Filtering Spam With Lamson
Lamson supports initial use of the SpamBayes spam filter library for filtering spam. What Lamson provides is a set of easy to use decorators that you attach to your state functions which indicate that you want spam filtered. It also uses the default SpamBayes configuration files and database formats as you configure, so if you have an existing SpamBayes setup you should be able to use it right away.
Using lamson.spam
Lamson gives you a simple decorator to place on any state functions that should block spam. Typically you do not want spam filtering on your entire application, since that would prevent legitimate registrations and put too much burden on your system. It’s better to put spam filtering on the “insider” parts, and to have confirmation emails on “outsider” pieces.
There will be a simple handler you can register in the cases where you do, but none is available right now.
Instead, what you want is to indicate that your “choke points” are filtering spam using lamson.spam.spam_filter so that when a spam is received they are put into a “spam black hole”.
Here’s an trivial example where the user is in the POSTING state, and you want everything to work like normal, but if they spam then you flip them into a SPAMMING state.
@route(".+") def SPAMMING(message): # the spam black hole pass @route("(anything)@(host)", anything=".+", host=".+") @spam_filter("run/spamdb", "run/.hammierc", "run/spam", next_state=SPAMMING) def POSTING(message, **kw): print "Ham message received." ...
The line to look at is obviously the spam_filter
line, which tells Lamson that you will:
- Use the SpamBayes training database
run/spamdb
for the detection. - Use the SpamBayes
run/.hammierc
file for your config (optional and ignored if it is not there). - Use
run/spam
as the dumping ground for anything classified as spam. - The next_state to transition to if they send a spam message. This is optional, but very helpful.
With this, the spam_filter
then wraps your state function, and every
message is fed to SpamBayes.
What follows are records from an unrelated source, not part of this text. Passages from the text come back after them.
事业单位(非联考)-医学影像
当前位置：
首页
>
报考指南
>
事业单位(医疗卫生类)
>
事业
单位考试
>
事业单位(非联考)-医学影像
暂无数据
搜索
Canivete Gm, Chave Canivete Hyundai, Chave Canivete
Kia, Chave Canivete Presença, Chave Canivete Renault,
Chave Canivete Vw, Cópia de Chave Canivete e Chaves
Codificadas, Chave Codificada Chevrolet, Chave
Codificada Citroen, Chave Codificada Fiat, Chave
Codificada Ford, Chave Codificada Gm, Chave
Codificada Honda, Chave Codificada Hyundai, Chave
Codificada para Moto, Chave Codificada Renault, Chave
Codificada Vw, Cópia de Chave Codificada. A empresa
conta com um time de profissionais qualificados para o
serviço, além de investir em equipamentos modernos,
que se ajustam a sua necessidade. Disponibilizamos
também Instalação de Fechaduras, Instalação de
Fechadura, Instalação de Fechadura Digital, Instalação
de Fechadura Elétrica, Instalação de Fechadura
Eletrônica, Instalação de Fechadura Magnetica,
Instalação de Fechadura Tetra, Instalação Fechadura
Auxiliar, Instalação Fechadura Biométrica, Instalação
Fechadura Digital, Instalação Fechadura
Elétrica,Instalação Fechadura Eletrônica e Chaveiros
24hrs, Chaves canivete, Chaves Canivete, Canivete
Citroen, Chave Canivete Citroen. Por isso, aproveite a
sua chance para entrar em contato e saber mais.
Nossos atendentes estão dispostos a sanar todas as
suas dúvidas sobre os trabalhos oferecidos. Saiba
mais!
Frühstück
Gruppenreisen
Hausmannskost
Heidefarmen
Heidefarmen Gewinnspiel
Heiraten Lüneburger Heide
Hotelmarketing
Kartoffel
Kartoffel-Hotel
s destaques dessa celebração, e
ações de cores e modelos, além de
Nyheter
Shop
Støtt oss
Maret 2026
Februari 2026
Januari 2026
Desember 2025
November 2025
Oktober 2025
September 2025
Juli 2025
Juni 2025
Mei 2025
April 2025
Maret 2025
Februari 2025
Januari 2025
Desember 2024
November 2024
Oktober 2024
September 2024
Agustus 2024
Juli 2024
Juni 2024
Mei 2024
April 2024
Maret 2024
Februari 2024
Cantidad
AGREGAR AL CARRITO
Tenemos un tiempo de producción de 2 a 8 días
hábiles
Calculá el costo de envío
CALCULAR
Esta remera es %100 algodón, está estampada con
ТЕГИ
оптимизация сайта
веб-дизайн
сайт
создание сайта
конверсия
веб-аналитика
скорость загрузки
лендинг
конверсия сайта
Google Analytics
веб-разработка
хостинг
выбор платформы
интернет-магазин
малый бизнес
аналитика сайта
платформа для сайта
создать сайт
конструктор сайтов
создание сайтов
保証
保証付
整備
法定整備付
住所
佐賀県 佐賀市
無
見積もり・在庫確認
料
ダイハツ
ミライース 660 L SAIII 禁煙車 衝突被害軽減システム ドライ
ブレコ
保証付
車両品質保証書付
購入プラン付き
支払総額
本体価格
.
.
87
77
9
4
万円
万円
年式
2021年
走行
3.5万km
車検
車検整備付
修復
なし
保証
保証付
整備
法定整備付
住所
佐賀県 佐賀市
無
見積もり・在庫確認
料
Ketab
If SpamBayes says it’s spam then Lamson
will dump it into your run/spam
and transition to SPAMMING
without running your POSTING state.
Once you are in this new SPAMMING
state (or any state you like) you
can do whatever you want. You can leave them there, or you can have
an external tool that let’s you un-block someone. Pretty much any
spam handling scheme you want is available.
Since your spam is placed into a queue you can inspect it later and check for any accidentally miscategorized mail, then use the SpamBayes tools to retrain for the misdetection.
Lamson only classifies mail that is marked as actual spam by looking at the 'X-Spambayes-Classification’ header and seeing if it starts with 'spam’. If it is 'unsure’ or 'ham’ it will let it through.
Effectiveness
I’ve been running a variant of this since the middle of May 2009 and it works great. The code I run is a custom version that fits the weirdness of my email setup but the principles are the same. I’m currently using the above spam filtering, some gray listing, and a few other tricks to block most of my incoming spam.
With all the spam block measures I’ve managed to cut down my spam to about 2-3 a day out of about 100-200 I receive. The majority of the “spam” that gets through is actually email that’s classified as “unsure” which I then use to retrain SpamBayes to make it stronger.
However, that’s my personal server, so in the case of a Lamson application you’ll want to be careful that your spam blocking activities don’t prevent too much legitimate use.
Changing What “Spam” Means
You can also change how spam is determined by sub-classing lamson.spam.spam_filter and doing your own implementation of the spam
method.
Using SpamBayes
An important point about SpamBayes is that it comes with all the command line tools you need to configure and train your database using a corpus of spam you might have. All Lamson needs to do is read this database to determine if it is spam or not.
With mutt, I save the message to “=spam”, which places the spam in Mail/spam along with all of the others. Then I run this command:
sb_mboxtrain.py -s ~/Mail/spam -d run/spamdb
This goes through the spam mailbox, and any emails that SpamBayes has not already classified get used for training.
SpamBayes comes with other commands you can read about on their site (if you can find it).
Autotraining
Lamson doesn’t support “autotraining” directly, since it’s not clear in each situation what is obviously spam. In my personal setup I know that any email not for registered users is obviously spam, so I can autotrain those.
If you want to implement autotraining for a part of your application, then look at the API for lamson.spam.Filter and simply use it in the right state function.